More thoughts on the concept of the Trade Deficit


Mainstream commentators and analysts taut how the notion of having a trade deficit hurts the economy of the nation receiving the imports. They cite stats and these stats are never given any explanation or rational support. Next, the presuppose that the stats, can provide axiomatic proof that trade deficits are harmful for the economy.  As I have previously stated, the notion of a  trade deficit is fallacious. The notion of free trade benefits all parties involved, as it is a net benefit for the participants in the trade.

Empirical Evidence is misleading
In the attempt to transfer Economcs into a “hard” science, e.g. physics, chemistry, etc, many attempt to employee stats as empirical proof to uncover new Econ “laws”.  While these attempts should be applauded for an intrepid effort, the fact still reminds that economics is not a “hard” science, and it’s laws are uncovered via rational analysis, as it is done in geometry. Empirical evidence is done ex post facto(after the fact).
A Priori vs A posteriori analysis
Many mistakenly state that economics is a science that is developed using math models, stats and calculus. Of course, these tools are vital in assisting economists in understanding historical outcomes, but the science is developed from a priori analysis. An a priori analysis results in the development of axioms that are universally true and necessary. These things are true, prior to our understanding, cognition and existence. On the other hand, an a posteriori analysis is based upon our personal experience. With the notion of demonstrating the benefits, or better still, the flaws of Free trade, empirical evidence falls short. Empirical evidence must be structured in such a way that it is consistent of the a priori analysis in order for that proof to be relevant.  Critics of free trade use empirical evidence to claim the flaws of free trade. As this part demonstrates, this critique by those critics of free trade falls short.

Free Trade is a Benefit

Free Trade is determined as a benefit, not based on a posteriori, or empirical evidence, is determined by a priori analysis. It is a benefit for both parties involved in the trade. As previously stated on this blog, free trade action is rooted in the law of marginal utility. Both parties improve based on this unequal exchange of value. The accounting of the exchange is equal, despite the false claims by the critics of free trade, but the items traded have varying values respective to the two parties’ individual utility ranking of goods. However, since humans are constantly seeking to serve their self interest, both parties are trading for their benefit. It is not a zero sum game, or to wit: trade does not comprise a winner vs a loser in the exchange.

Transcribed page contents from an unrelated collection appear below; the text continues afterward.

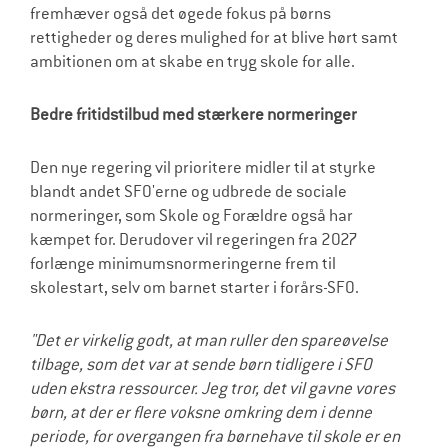
fremhæver også det øgede fokus på børns
rettigheder og deres mulighed for at blive hørt samt
ambitionen om at skabe en tryg skole for alle.
Bedre fritidstilbud med stærkere normeringer
Den nye regering vil prioritere midler til at styrke
blandt andet SFO'erne og udbrede de sociale
normeringer, som Skole og Forældre også har
kæmpet for. Derudover vil regeringen fra 2027
forlænge minimumsnormeringerne frem til
skolestart, selv om barnet starter i forårs-SFO.
"Det er virkelig godt, at man ruller den spareøvelse
tilbage, som det var at sende børn tidligere i SFO
uden ekstra ressourcer. Jeg tror, det vil gavne vores
børn, at der er flere voksne omkring dem i denne
periode, for overgangen fra børnehave til skole er en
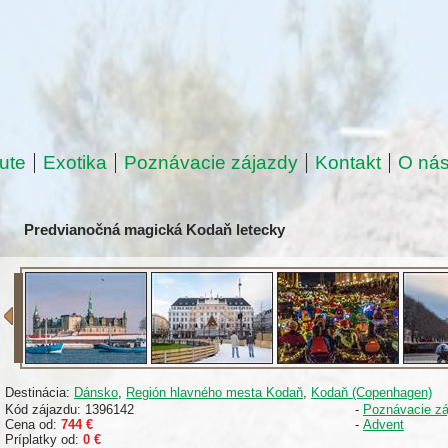
ute
Exotika
Poznávacie zájazdy
Kontakt
O ná
Predvianočná magická Kodaň letecky
Destinácia:
Dánsko
,
Región hlavného mesta Kodaň
,
Kodaň (Copenhagen)
Kód zájazdu: 1396142
-
Poznávacie zá
Cena od:
744 €
-
Advent
Príplatky od:
0 €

Critics of Free Trade are incorrect in stating that one party does not benefit from trade. This can be proven with a priori analysis. While using empirical evidence is helpful, it is limited in its use to debunk the benefits of trade. Trade, at its core, is between two parties, as both parties voluntarily seek to improve their situation with the end results of the trade. Placing restrictions, barriers, and additional regulation on that exchange, simply makes it more difficult for both parties to win. In short, trade is a win/win for all parties involved.